Requirement: Reproduce all of the data below, swapping "weekend" for "holiday" and keeping everything else the same.

⁂

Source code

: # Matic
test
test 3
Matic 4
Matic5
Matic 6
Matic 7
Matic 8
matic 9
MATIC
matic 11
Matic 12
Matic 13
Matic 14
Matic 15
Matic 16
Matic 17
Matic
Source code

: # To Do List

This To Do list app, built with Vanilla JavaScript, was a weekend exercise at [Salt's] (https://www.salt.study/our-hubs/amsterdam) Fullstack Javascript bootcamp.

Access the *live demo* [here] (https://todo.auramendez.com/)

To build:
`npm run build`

⁂

Problem solution:
Source code

: # Matic
test
test 3
Matic 4
Matic5
Matic 6
Matic 7
Matic 8
matic 9
MATIC
matic 11
Matic 12
Matic 13
Matic 14
Matic 15
Matic 16
Matic 17
Matic
Source code

: # To Do List

This To Do list app, built with Vanilla JavaScript, was a holiday exercise at [Salt's] (https://www.salt.study/our-hubs/amsterdam) Fullstack Javascript bootcamp.

Access the *live demo* [here] (https://todo.auramendez.com/)

To build:
`npm run build`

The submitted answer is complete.